* [Complete the following]:
1 - In the report on the Salt Lake City protest shooting, rewrite the part starting at "Utah resident Arturo" and ending at "intervene, police said.", replacing "neon vests" with "reflective vests".
2 - Answer these questions from the report on the Salt Lake City protest shooting:
(a) How old was the victim, Arthur Folasa Ah Loo?
(b) How many rounds did one of the individuals fire?
(c) What did officers recover near Gamboa?

* [Passage to read]:
Police have identified the victim as Utah resident Arthur Folasa Ah Loo, 39. The Utah medical examiner’s office will determine his official cause of death.
Utah resident Arturo Gamboa, 24, allegedly raised a gun and ran towards a protest crowd around 8 p.m., according to police.
Two people in neon vests armed with handguns, thought to be serving on a “peacekeeping team” for the event, then moved to intervene, police said.

“During interviews, detectives learned the two peacekeepers saw Gamboa move away from the crowd and move into a secluded area behind a wall — behavior they found suspicious,” a police statement reads.
“One of the peacekeepers told detectives he saw Gamboa pull out an AR-15-style rifle from a backpack and begin manipulating it,” the statement adds .”The peacekeepers drew their firearms and ordered Gamboa to drop the weapon.”
Witnesses said that Gamboa instead lifted his rifle and ran towards a crowd on State Street, holding the weapon in firing position.
“One of the individuals fired three rounds, striking Gamboa and tragically striking the man who later died,” Redd said at the press conference.
Neither police nor Gamboa fired any rounds.
Gamboa, who had a minor gunshot wound, was later found “hiding in a group of people,” Redd said, and officers recovered an AR-15 style assault rifle and a gas mask nearby.
Police “have developed probable cause that Gamboa acted under circumstances that showed a depraved indifference to human life, knowingly engaged in conduct that created a grave risk of death and ultimately caused the death of an innocent community member,” according to the department.
The 24-year-old had not yet been charged as of Sunday afternoon, and his only previous recorded interactions with law enforcement were two speeding tickets in 2023, The Salt Lake Tribune reports.
The actions of the apparent peacekeepers are also under investigation, and police have said the shooter is cooperating with officials. That individual is not currently in detention.
Utah 50501, which organized the Salt Lake City protest, is also in contact with police.
“Our team was directly involved. We have been in direct contact with law enforcement,” the group wrote on Facebook. “Our teams just had to deal with something extremely traumatizing and when faced with personal risk to their own lives, chose to run towards the danger in order to serve this community.”

* [Supplied information]:
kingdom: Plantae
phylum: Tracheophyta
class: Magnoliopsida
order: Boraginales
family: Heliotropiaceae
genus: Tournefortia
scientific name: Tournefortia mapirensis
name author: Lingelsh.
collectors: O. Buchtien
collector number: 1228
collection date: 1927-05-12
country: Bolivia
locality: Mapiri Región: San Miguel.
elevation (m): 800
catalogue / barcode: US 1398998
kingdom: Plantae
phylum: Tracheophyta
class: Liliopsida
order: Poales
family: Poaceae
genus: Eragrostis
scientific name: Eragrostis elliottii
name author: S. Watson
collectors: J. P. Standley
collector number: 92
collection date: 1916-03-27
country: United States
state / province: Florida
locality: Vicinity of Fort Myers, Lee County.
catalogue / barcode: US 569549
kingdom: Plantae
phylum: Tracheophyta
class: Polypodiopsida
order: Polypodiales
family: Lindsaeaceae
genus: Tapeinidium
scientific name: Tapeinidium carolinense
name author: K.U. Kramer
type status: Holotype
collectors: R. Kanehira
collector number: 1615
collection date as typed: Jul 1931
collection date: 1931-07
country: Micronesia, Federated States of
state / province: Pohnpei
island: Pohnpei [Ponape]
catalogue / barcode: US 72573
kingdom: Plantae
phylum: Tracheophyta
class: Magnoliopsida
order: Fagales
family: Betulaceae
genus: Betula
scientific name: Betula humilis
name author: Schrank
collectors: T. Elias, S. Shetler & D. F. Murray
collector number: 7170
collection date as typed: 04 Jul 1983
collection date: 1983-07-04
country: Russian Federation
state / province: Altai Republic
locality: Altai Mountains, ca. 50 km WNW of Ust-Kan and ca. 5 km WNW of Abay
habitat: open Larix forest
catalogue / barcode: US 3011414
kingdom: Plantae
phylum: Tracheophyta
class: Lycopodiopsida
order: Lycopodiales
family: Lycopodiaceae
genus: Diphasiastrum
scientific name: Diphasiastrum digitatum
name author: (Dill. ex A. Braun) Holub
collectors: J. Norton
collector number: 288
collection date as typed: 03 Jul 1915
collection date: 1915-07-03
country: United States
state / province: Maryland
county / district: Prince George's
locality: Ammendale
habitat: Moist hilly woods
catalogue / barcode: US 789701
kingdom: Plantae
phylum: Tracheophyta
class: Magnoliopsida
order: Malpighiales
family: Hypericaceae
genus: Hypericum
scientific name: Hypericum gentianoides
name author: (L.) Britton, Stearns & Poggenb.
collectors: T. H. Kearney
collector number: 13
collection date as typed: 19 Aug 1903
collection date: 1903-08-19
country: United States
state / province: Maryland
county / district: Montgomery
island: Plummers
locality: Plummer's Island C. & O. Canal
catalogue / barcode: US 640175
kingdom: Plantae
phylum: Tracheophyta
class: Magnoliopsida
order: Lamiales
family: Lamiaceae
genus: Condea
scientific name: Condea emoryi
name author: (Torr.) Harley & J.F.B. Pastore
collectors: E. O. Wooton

* [Exercise answers]:
1 -
Utah resident Arturo Gamboa, 24, allegedly raised a gun and ran towards a protest crowd around 8 p.m., according to police.
Two people in reflective vests armed with handguns, thought to be serving on a “peacekeeping team” for the event, then moved to intervene, police said.

2 -
(a) He was 39.
(b) Three rounds.
(c) An AR-15 style assault rifle and a gas mask.